## Given records
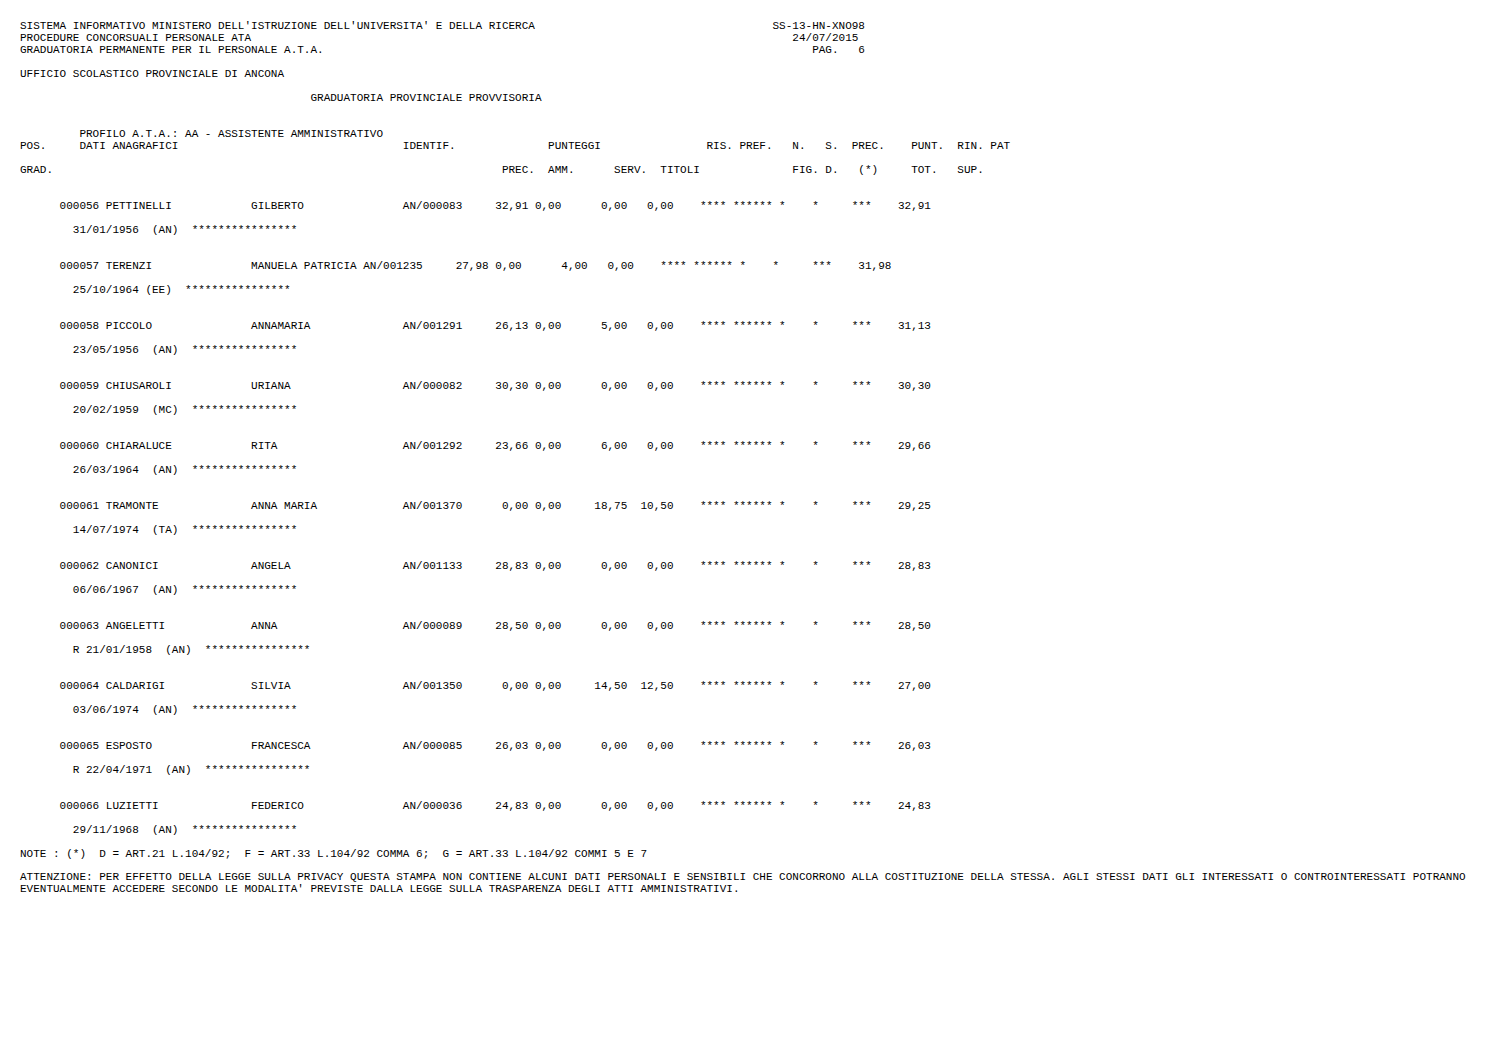SISTEMA INFORMATIVO MINISTERO DELL'ISTRUZIONE DELL'UNIVERSITA' E DELLA RICERCA                                    SS-13-HN-XNO98
PROCEDURE CONCORSUALI PERSONALE ATA                                                                                  24/07/2015
GRADUATORIA PERMANENTE PER IL PERSONALE A.T.A.                                                                          PAG.   6

UFFICIO SCOLASTICO PROVINCIALE DI ANCONA

                                            GRADUATORIA PROVINCIALE PROVVISORIA


         PROFILO A.T.A.: AA - ASSISTENTE AMMINISTRATIVO
POS.     DATI ANAGRAFICI                                  IDENTIF.              PUNTEGGI                RIS. PREF.   N.   S.  PREC.    PUNT.  RIN. PAT

GRAD.                                                                    PREC.  AMM.      SERV.  TITOLI              FIG. D.   (*)     TOT.   SUP.


      000056 PETTINELLI            GILBERTO               AN/000083     32,91 0,00      0,00   0,00    **** ****** *    *     ***    32,91

        31/01/1956  (AN)  ****************


      000057 TERENZI               MANUELA PATRICIA AN/001235     27,98 0,00      4,00   0,00    **** ****** *    *     ***    31,98

        25/10/1964 (EE)  ****************


      000058 PICCOLO               ANNAMARIA              AN/001291     26,13 0,00      5,00   0,00    **** ****** *    *     ***    31,13

        23/05/1956  (AN)  ****************


      000059 CHIUSAROLI            URIANA                 AN/000082     30,30 0,00      0,00   0,00    **** ****** *    *     ***    30,30

        20/02/1959  (MC)  ****************


      000060 CHIARALUCE            RITA                   AN/001292     23,66 0,00      6,00   0,00    **** ****** *    *     ***    29,66

        26/03/1964  (AN)  ****************


      000061 TRAMONTE              ANNA MARIA             AN/001370      0,00 0,00     18,75  10,50    **** ****** *    *     ***    29,25

        14/07/1974  (TA)  ****************


      000062 CANONICI              ANGELA                 AN/001133     28,83 0,00      0,00   0,00    **** ****** *    *     ***    28,83

        06/06/1967  (AN)  ****************


      000063 ANGELETTI             ANNA                   AN/000089     28,50 0,00      0,00   0,00    **** ****** *    *     ***    28,50

        R 21/01/1958  (AN)  ****************


      000064 CALDARIGI             SILVIA                 AN/001350      0,00 0,00     14,50  12,50    **** ****** *    *     ***    27,00

        03/06/1974  (AN)  ****************


      000065 ESPOSTO               FRANCESCA              AN/000085     26,03 0,00      0,00   0,00    **** ****** *    *     ***    26,03

        R 22/04/1971  (AN)  ****************


      000066 LUZIETTI              FEDERICO               AN/000036     24,83 0,00      0,00   0,00    **** ****** *    *     ***    24,83

        29/11/1968  (AN)  ****************

NOTE : (*)  D = ART.21 L.104/92;  F = ART.33 L.104/92 COMMA 6;  G = ART.33 L.104/92 COMMI 5 E 7
ATTENZIONE: PER EFFETTO DELLA LEGGE SULLA PRIVACY QUESTA STAMPA NON CONTIENE ALCUNI DATI PERSONALI E SENSIBILI CHE CONCORRONO ALLA COSTITUZIONE DELLA STESSA. AGLI STESSI DATI GLI INTERESSATI O CONTROINTERESSATI POTRANNO EVENTUALMENTE ACCEDERE SECONDO LE MODALITA' PREVISTE DALLA LEGGE SULLA TRASPARENZA DEGLI ATTI AMMINISTRATIVI.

## Problem description
Each record above needs to be retyped exactly, without any pictures.

## Response
SISTEMA INFORMATIVO MINISTERO DELL'ISTRUZIONE DELL'UNIVERSITA' E DELLA RICERCA                                    SS-13-HN-XNO98
PROCEDURE CONCORSUALI PERSONALE ATA                                                                                  24/07/2015
GRADUATORIA PERMANENTE PER IL PERSONALE A.T.A.                                                                          PAG.   6

UFFICIO SCOLASTICO PROVINCIALE DI ANCONA

                                            GRADUATORIA PROVINCIALE PROVVISORIA


         PROFILO A.T.A.: AA - ASSISTENTE AMMINISTRATIVO
POS.     DATI ANAGRAFICI                                  IDENTIF.              PUNTEGGI                RIS. PREF.   N.   S.  PREC.    PUNT.  RIN. PAT

GRAD.                                                                    PREC.  AMM.      SERV.  TITOLI              FIG. D.   (*)     TOT.   SUP.


      000056 PETTINELLI            GILBERTO               AN/000083     32,91 0,00      0,00   0,00    **** ****** *    *     ***    32,91

        31/01/1956  (AN)  ****************


      000057 TERENZI               MANUELA PATRICIA AN/001235     27,98 0,00      4,00   0,00    **** ****** *    *     ***    31,98

        25/10/1964 (EE)  ****************


      000058 PICCOLO               ANNAMARIA              AN/001291     26,13 0,00      5,00   0,00    **** ****** *    *     ***    31,13

        23/05/1956  (AN)  ****************


      000059 CHIUSAROLI            URIANA                 AN/000082     30,30 0,00      0,00   0,00    **** ****** *    *     ***    30,30

        20/02/1959  (MC)  ****************


      000060 CHIARALUCE            RITA                   AN/001292     23,66 0,00      6,00   0,00    **** ****** *    *     ***    29,66

        26/03/1964  (AN)  ****************


      000061 TRAMONTE              ANNA MARIA             AN/001370      0,00 0,00     18,75  10,50    **** ****** *    *     ***    29,25

        14/07/1974  (TA)  ****************


      000062 CANONICI              ANGELA                 AN/001133     28,83 0,00      0,00   0,00    **** ****** *    *     ***    28,83

        06/06/1967  (AN)  ****************


      000063 ANGELETTI             ANNA                   AN/000089     28,50 0,00      0,00   0,00    **** ****** *    *     ***    28,50

        R 21/01/1958  (AN)  ****************


      000064 CALDARIGI             SILVIA                 AN/001350      0,00 0,00     14,50  12,50    **** ****** *    *     ***    27,00

        03/06/1974  (AN)  ****************


      000065 ESPOSTO               FRANCESCA              AN/000085     26,03 0,00      0,00   0,00    **** ****** *    *     ***    26,03

        R 22/04/1971  (AN)  ****************


      000066 LUZIETTI              FEDERICO               AN/000036     24,83 0,00      0,00   0,00    **** ****** *    *     ***    24,83

        29/11/1968  (AN)  ****************

NOTE : (*)  D = ART.21 L.104/92;  F = ART.33 L.104/92 COMMA 6;  G = ART.33 L.104/92 COMMI 5 E 7
ATTENZIONE: PER EFFETTO DELLA LEGGE SULLA PRIVACY QUESTA STAMPA NON CONTIENE ALCUNI DATI PERSONALI E SENSIBILI CHE CONCORRONO ALLA COSTITUZIONE DELLA STESSA. AGLI STESSI DATI GLI INTERESSATI O CONTROINTERESSATI POTRANNO EVENTUALMENTE ACCEDERE SECONDO LE MODALITA' PREVISTE DALLA LEGGE SULLA TRASPARENZA DEGLI ATTI AMMINISTRATIVI.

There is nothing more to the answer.